START MATERIAL SHOWN

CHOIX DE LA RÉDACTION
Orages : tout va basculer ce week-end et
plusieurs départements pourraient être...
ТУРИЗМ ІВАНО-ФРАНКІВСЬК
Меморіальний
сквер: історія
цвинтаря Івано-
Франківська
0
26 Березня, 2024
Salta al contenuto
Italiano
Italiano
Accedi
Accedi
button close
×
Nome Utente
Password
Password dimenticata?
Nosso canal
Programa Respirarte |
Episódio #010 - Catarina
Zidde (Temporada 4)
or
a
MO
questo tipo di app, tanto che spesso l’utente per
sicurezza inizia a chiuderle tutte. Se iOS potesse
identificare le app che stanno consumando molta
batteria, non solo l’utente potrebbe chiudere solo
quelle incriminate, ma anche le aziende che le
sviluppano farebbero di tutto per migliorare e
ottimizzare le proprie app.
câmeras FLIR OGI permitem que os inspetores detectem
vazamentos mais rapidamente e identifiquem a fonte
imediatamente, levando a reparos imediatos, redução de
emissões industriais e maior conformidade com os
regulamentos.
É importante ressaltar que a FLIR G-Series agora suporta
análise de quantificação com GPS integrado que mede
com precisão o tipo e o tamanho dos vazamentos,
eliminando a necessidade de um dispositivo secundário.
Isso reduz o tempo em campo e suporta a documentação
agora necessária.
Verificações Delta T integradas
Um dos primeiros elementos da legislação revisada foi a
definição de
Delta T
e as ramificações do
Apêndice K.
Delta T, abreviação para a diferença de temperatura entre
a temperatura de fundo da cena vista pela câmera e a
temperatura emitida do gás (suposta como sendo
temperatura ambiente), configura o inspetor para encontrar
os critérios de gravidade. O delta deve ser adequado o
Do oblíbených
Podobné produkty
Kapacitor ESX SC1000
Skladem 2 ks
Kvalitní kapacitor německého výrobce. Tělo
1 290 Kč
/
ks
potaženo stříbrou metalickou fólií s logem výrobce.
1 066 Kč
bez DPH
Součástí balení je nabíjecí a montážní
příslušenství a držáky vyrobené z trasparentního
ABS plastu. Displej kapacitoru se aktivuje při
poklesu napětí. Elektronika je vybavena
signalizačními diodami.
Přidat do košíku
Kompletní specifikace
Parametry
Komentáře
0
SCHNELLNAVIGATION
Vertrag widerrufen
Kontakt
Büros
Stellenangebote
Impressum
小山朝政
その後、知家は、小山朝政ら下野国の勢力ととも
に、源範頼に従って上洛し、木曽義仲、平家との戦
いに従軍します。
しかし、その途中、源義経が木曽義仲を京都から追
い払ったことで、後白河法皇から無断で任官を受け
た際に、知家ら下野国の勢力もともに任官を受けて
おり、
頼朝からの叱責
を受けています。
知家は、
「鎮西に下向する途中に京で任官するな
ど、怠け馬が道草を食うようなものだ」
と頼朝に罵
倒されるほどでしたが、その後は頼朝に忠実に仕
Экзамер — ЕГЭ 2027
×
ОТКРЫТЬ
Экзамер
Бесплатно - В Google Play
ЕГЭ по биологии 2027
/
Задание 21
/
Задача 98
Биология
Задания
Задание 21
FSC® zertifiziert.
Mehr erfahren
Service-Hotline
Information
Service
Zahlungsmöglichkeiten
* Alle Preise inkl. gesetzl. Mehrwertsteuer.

END MATERIAL SHOWN
START MATERIAL SHOWN

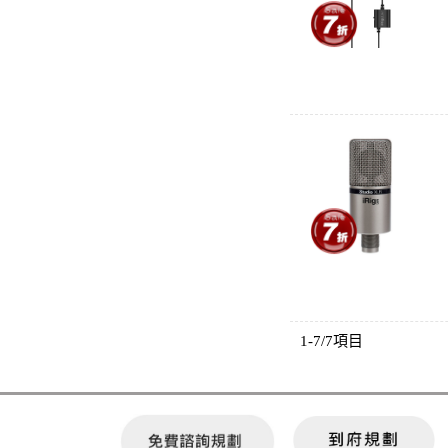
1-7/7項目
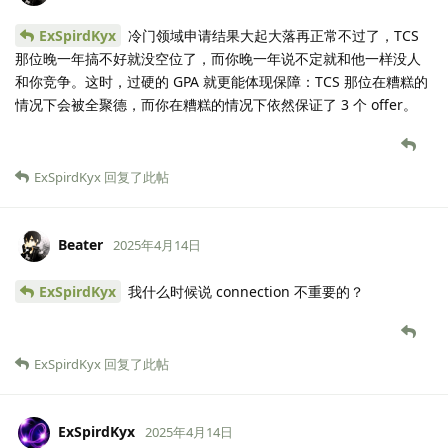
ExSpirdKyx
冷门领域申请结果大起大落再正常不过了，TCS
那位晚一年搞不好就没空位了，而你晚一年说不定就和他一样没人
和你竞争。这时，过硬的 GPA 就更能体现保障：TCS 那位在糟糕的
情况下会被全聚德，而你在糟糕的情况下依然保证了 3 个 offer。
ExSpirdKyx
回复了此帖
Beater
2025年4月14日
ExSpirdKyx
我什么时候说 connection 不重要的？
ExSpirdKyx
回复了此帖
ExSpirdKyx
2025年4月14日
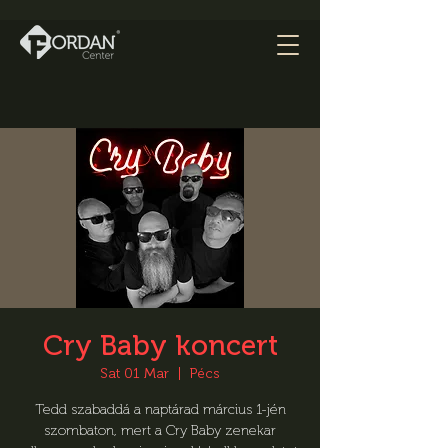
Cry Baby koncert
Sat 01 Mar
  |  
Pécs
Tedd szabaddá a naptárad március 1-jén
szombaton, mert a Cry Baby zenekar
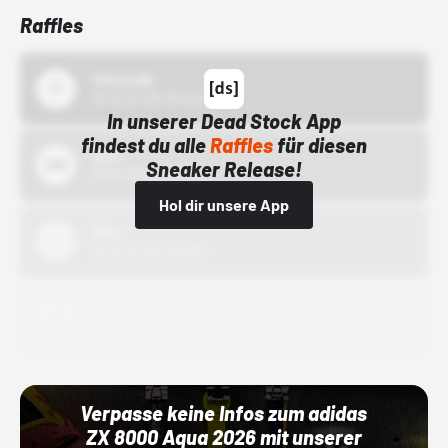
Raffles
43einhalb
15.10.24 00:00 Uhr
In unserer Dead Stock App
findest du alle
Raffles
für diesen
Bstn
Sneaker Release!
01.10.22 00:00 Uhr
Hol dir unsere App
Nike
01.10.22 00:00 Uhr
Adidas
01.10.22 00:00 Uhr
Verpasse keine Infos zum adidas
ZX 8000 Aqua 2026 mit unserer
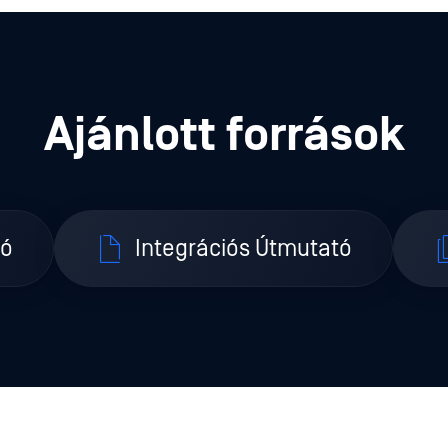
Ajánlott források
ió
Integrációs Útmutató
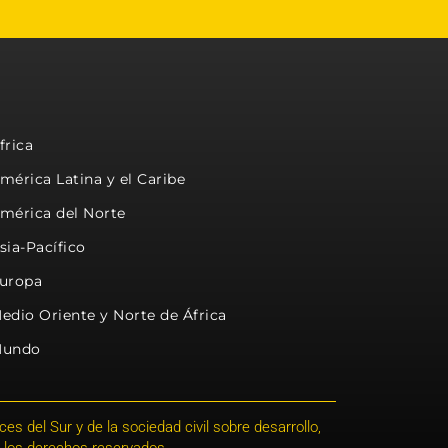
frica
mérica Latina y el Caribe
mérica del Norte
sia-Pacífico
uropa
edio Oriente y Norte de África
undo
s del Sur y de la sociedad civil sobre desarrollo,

END MATERIAL SHOWN

WORK ITEM — Copy nothing but the lines above that run from the one with "Ajánlott források" to the one with "s del Sur y", ends included; pictures stay out.

TASK SOLUTION —
Ajánlott források
ió
Integrációs Útmutató
frica
mérica Latina y el Caribe
mérica del Norte
sia-Pacífico
uropa
edio Oriente y Norte de África
undo
s del Sur y de la sociedad civil sobre desarrollo,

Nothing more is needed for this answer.